> _EXERCISE_:
Among the entries below, find each line holding "אליכם" and return it.

◇ ◇ ◇

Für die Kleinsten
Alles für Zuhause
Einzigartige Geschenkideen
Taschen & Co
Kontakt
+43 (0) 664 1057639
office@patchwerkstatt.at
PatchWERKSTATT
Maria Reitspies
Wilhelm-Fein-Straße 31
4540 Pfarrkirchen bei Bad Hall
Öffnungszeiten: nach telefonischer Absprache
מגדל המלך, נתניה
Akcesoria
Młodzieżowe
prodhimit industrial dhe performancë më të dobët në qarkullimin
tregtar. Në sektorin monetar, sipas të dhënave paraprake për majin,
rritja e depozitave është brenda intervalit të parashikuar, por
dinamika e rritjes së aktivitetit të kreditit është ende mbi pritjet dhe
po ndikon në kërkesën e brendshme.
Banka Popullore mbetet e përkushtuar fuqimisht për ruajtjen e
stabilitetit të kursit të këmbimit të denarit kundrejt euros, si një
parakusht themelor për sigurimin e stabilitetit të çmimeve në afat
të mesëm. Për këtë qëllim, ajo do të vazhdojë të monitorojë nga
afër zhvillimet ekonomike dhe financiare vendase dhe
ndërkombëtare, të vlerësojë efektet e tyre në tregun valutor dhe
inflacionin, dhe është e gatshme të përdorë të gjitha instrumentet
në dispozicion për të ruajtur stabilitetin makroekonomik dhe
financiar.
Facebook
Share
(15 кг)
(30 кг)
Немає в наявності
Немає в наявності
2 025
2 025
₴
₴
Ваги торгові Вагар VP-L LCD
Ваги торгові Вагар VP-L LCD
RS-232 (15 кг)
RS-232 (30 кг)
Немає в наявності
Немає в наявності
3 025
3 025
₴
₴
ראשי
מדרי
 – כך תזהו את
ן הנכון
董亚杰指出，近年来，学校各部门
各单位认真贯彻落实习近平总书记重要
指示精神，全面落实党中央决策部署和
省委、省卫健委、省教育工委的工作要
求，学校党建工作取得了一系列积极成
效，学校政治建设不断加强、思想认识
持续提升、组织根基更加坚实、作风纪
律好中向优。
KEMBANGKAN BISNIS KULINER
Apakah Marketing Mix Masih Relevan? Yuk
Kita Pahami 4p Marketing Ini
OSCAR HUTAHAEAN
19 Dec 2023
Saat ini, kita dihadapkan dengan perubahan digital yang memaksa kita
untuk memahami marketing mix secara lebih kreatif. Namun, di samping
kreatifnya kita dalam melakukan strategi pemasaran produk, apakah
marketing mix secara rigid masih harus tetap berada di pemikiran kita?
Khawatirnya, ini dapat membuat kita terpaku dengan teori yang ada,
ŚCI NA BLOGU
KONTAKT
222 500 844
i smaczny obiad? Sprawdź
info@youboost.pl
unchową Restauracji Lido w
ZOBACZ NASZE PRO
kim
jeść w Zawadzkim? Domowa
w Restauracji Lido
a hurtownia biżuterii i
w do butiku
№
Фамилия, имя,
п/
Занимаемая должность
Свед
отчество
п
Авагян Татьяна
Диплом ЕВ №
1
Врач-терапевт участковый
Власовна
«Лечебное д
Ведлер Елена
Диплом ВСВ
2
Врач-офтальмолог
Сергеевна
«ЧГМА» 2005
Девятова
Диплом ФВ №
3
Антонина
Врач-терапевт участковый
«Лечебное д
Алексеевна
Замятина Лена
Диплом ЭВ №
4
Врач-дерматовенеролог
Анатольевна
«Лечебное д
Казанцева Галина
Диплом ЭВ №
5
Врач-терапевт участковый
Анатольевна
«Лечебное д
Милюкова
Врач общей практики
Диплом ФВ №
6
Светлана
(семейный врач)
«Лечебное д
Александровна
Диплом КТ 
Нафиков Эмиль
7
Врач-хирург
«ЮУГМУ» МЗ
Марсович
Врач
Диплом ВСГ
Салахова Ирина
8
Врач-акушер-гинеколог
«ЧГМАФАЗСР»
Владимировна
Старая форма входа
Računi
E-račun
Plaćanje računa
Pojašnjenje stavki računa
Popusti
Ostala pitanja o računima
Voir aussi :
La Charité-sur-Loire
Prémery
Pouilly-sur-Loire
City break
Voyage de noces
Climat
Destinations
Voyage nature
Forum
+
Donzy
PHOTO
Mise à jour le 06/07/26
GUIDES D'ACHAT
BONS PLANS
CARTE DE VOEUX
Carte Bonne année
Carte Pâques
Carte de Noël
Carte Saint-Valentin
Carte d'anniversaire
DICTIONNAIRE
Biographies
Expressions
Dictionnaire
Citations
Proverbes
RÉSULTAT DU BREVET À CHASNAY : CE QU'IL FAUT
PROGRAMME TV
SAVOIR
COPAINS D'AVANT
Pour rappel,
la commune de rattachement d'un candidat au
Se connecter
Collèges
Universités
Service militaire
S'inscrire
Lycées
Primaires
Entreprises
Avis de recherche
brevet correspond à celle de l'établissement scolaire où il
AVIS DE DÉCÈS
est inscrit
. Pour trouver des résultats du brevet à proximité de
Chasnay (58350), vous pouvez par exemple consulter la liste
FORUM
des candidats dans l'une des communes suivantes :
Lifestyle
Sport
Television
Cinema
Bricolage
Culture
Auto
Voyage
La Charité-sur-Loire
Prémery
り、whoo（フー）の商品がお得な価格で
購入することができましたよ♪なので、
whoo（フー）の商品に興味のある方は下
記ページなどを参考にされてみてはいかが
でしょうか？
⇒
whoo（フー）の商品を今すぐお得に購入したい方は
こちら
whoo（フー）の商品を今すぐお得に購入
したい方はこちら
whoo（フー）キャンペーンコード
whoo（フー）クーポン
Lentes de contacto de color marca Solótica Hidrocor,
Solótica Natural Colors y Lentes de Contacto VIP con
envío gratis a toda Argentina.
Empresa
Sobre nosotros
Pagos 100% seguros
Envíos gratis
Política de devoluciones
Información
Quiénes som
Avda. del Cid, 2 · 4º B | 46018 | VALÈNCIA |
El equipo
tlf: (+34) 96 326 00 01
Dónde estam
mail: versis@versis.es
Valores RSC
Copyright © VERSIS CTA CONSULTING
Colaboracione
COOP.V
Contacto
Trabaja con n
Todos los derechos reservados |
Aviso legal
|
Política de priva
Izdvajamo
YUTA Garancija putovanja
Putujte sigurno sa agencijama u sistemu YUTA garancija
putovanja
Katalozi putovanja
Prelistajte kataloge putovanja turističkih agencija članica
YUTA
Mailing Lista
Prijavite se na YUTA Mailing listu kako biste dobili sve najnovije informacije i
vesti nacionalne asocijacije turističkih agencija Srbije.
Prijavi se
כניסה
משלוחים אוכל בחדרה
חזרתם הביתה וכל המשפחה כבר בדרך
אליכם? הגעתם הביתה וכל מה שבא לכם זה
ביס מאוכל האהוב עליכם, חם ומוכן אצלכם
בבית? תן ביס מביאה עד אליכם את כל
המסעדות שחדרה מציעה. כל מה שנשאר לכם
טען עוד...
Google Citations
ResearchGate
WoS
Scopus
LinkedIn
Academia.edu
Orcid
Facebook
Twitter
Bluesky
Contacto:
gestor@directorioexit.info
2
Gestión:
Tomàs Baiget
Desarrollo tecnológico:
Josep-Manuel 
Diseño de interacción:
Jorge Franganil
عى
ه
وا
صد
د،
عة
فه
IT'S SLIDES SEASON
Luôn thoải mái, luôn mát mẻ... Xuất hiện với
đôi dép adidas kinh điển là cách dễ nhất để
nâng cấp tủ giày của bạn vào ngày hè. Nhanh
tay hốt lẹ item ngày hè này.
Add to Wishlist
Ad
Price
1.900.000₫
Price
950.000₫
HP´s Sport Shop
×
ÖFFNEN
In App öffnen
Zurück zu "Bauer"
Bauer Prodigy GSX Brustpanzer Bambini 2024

◇ ◇ ◇

> _SOLUTION TO THE EXERCISE_:
אליכם? הגעתם הביתה וכל מה שבא לכם זה
בבית? תן ביס מביאה עד אליכם את כל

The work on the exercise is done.